US 11,755,838 B2
	Machine learning for joint recognition and assertion regression of elements in text
Ian H. Magnusson, Cambridge, MA (US); Scott Ehrlich Friedman, Minneapolis, MN (US); and Sonja M. Schmer-Galunder, San Francisco, CA (US)
Assigned to Smart Information Flow Technologies, LLC, Minneapolis, MN (US)
Filed by Smart Information Flow Technologies, LLC, Minneapolis, MN (US)
Filed on Sep. 14, 2020, as Appl. No. 16/948,332.
Prior Publication US 2022/0083739 A1, Mar. 17, 2022
Int. Cl. G06F 40/295 (2020.01); G06N 20/00 (2019.01); G06N 5/04 (2023.01); G06F 40/284 (2020.01)

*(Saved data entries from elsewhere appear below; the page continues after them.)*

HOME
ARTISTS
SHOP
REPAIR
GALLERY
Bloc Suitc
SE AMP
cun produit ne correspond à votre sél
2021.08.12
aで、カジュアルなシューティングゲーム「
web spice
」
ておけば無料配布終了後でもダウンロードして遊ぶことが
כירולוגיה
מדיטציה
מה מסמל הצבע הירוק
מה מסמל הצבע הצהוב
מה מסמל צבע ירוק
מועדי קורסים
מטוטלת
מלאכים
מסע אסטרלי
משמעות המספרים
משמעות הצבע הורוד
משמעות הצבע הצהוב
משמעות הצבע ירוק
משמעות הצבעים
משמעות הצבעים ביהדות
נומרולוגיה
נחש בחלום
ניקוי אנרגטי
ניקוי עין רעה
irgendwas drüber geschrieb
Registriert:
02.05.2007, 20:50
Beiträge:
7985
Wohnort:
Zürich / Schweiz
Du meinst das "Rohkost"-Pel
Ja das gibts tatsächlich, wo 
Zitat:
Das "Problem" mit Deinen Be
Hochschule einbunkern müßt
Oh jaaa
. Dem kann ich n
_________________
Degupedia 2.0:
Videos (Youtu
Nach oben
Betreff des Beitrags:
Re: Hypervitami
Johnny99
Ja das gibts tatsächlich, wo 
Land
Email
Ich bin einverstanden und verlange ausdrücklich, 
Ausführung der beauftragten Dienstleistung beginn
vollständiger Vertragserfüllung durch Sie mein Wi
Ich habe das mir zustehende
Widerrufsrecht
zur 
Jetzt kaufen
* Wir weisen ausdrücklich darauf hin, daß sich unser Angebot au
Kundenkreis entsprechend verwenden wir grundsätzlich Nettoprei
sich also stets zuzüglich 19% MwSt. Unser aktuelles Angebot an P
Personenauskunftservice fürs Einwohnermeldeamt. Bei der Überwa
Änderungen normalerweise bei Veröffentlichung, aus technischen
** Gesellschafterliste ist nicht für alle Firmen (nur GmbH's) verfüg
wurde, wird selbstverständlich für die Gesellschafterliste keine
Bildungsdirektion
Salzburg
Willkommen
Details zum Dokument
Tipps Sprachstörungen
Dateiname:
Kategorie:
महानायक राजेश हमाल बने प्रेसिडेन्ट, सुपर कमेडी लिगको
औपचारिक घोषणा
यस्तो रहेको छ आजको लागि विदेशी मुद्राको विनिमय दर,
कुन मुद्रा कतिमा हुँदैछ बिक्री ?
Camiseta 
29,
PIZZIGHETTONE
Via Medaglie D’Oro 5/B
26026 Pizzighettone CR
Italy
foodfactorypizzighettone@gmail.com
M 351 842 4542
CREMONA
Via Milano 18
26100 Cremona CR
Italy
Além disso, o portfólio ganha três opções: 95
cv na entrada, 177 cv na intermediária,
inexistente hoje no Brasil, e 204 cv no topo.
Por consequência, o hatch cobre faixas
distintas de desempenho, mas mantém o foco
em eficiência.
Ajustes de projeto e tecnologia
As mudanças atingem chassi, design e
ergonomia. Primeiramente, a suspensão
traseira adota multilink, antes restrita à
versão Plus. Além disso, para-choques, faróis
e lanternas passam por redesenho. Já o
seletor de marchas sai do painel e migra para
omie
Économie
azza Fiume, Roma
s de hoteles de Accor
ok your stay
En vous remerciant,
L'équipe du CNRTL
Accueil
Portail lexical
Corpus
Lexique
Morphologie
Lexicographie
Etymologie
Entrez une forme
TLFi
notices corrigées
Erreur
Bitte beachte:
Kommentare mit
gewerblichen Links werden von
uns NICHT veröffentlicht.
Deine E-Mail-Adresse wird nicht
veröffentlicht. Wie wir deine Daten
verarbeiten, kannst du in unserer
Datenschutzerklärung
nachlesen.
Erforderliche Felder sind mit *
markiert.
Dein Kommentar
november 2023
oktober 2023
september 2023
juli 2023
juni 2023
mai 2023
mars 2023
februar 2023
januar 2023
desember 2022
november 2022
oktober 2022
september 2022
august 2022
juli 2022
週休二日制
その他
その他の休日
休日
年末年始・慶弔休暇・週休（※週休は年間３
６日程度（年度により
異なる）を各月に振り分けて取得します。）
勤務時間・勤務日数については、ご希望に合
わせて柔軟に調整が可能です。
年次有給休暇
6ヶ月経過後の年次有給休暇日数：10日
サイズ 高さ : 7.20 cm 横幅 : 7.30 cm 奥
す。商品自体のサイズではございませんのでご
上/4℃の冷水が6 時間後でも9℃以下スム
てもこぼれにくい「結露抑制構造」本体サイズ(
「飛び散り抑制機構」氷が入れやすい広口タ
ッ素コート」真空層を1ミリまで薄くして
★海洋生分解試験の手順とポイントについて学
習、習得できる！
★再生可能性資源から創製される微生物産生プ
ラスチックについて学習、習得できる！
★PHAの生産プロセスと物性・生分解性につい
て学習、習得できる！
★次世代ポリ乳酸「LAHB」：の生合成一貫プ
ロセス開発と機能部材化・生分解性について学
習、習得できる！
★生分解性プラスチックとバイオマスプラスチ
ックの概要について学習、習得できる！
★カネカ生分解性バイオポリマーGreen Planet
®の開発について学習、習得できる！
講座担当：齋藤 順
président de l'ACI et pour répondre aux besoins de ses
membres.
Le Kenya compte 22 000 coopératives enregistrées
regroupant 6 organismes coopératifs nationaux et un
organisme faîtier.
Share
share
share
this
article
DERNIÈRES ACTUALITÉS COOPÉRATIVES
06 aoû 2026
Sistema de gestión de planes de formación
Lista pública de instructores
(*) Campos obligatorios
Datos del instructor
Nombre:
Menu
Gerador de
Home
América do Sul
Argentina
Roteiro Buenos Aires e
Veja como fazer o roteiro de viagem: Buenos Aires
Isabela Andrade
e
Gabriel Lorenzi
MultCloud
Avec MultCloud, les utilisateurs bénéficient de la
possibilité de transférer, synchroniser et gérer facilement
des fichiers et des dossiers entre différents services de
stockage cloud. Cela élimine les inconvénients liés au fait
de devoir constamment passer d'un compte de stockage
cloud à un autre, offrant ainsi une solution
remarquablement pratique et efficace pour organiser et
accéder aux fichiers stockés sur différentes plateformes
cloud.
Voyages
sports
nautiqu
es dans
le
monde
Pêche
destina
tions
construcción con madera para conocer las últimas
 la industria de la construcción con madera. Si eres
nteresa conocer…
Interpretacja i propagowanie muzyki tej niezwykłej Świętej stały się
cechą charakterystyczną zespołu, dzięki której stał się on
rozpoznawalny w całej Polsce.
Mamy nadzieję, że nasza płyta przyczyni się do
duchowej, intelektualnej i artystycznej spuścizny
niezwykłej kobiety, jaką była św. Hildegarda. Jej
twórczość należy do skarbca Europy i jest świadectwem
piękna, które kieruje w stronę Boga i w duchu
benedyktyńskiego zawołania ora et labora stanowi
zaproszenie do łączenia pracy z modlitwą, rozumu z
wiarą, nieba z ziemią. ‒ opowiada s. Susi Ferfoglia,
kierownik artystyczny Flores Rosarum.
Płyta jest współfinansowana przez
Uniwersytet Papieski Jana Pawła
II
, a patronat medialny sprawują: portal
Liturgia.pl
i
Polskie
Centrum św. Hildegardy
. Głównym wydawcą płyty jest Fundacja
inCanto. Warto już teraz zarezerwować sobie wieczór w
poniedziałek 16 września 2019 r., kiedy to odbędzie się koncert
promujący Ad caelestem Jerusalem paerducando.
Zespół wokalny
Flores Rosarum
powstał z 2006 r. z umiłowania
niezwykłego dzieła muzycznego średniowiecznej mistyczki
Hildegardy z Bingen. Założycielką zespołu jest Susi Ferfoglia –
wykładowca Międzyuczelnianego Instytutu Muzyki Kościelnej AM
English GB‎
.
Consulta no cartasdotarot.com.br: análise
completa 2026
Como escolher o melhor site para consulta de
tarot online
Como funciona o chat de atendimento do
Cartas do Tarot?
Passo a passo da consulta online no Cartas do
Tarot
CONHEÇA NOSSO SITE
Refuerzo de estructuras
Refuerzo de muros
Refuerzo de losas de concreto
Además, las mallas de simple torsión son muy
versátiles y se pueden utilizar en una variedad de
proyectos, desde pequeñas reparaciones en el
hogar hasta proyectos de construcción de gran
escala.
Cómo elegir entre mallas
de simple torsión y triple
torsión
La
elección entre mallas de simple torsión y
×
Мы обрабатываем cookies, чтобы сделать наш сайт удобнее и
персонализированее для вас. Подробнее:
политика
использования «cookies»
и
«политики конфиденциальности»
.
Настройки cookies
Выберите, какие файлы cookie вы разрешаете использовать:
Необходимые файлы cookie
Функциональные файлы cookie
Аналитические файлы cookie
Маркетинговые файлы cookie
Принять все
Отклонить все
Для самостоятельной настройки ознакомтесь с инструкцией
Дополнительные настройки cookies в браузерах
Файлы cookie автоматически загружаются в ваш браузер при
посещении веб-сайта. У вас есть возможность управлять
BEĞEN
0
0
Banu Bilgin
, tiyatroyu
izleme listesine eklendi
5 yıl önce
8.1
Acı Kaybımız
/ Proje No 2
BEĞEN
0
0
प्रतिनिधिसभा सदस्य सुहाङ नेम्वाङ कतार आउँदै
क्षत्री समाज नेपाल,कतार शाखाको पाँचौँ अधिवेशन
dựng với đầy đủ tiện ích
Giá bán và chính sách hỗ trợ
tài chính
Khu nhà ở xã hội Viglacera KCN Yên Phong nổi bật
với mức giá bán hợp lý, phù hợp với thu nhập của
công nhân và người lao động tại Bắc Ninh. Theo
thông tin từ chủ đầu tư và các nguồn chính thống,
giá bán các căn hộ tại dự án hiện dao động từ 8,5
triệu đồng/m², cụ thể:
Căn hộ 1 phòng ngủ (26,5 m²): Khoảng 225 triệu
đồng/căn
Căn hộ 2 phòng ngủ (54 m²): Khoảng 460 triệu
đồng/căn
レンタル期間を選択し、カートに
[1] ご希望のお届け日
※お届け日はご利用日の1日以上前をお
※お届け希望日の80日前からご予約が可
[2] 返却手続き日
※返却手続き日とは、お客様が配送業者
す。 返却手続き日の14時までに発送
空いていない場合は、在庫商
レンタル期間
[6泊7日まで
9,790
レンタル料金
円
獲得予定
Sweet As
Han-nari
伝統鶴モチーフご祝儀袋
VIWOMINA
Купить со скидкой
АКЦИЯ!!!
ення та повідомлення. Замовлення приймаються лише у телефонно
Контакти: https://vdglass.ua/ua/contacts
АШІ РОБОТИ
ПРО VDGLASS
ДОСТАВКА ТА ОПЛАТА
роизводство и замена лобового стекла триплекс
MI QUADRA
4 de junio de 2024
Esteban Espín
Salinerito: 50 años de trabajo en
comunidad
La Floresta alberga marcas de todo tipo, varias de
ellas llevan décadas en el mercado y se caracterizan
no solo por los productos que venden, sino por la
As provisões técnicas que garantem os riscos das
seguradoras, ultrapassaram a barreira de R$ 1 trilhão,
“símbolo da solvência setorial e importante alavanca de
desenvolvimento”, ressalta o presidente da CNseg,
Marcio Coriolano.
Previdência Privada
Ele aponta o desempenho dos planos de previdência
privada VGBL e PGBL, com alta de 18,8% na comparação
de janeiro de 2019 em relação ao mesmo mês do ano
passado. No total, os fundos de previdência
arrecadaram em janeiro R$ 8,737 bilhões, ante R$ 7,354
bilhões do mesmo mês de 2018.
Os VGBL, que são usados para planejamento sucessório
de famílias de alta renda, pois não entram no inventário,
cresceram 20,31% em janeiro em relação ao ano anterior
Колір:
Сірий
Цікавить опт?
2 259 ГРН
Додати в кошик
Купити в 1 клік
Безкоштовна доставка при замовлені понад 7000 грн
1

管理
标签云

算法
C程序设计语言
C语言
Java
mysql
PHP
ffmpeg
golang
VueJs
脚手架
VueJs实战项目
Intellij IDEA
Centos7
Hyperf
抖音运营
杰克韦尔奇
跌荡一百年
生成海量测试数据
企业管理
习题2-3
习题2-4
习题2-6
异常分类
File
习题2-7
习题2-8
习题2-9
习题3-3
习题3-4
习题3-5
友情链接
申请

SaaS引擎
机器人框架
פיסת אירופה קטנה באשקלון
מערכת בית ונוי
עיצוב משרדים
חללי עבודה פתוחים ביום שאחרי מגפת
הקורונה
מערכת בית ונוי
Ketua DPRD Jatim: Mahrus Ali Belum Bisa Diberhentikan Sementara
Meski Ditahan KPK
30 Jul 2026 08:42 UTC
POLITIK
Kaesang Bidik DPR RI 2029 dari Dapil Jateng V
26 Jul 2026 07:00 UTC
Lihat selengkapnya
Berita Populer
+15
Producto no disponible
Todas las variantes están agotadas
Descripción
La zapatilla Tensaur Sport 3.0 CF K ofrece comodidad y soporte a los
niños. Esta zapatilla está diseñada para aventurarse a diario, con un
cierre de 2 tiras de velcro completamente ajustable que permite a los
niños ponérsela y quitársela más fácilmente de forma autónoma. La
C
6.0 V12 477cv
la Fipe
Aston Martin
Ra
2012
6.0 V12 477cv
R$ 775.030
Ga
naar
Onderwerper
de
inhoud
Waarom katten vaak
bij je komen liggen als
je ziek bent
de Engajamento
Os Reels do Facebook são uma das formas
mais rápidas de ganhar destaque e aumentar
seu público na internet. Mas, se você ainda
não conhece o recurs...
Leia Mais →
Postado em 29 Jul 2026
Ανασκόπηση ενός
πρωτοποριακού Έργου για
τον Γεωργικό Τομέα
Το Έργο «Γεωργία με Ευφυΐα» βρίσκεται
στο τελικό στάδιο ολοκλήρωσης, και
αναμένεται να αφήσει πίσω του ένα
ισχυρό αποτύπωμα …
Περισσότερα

CPC G06F 40/295 (2020.01) [G06F 40/284 (2020.01); G06N 5/04 (2013.01); G06N 20/00 (2019.01)]

15 Claims

1. An inference method comprising:

receiving, at one or more computing machines, an input comprising unstructured text;

identifying, within the unstructured text, one or more entities using a named entity recognition (NER) engine in a trained machine learning model, wherein the trained machine learning model embeds tokens from the unstructured text into a vector space and uses generated embeddings to identify one or more tokens as being associated with the one or more entities, wherein the one or more tokens associated with the one or more entities in the unstructured text correspond to candidate spans of tokens;

determining, based on the embedded tokens and using the trained machine learning model that identifies the one or more entities and determines assertions as predictions made on the candidate span of tokens, an assertion applied, within the text, to at least one entity, wherein the assertion is represented as a vector, wherein each dimension of multiple dimensions of the vector corresponds to a part of the assertion and has a value corresponding to a probability or a log-odds of the part of the assertion being present, wherein the trained machine learning model is a span-level model; and

providing an output associated with the assertion applied to the at least one entity, wherein the assertion comprises a moral assertion applied by an author of the text to the at least one entity, wherein the vector comprises one or more integer or binary values, the integer or binary values representing one or more of: dehumanization, moral condemnation/justification, ingroup/outgroup, violence, and harmed/responsible-for-harm.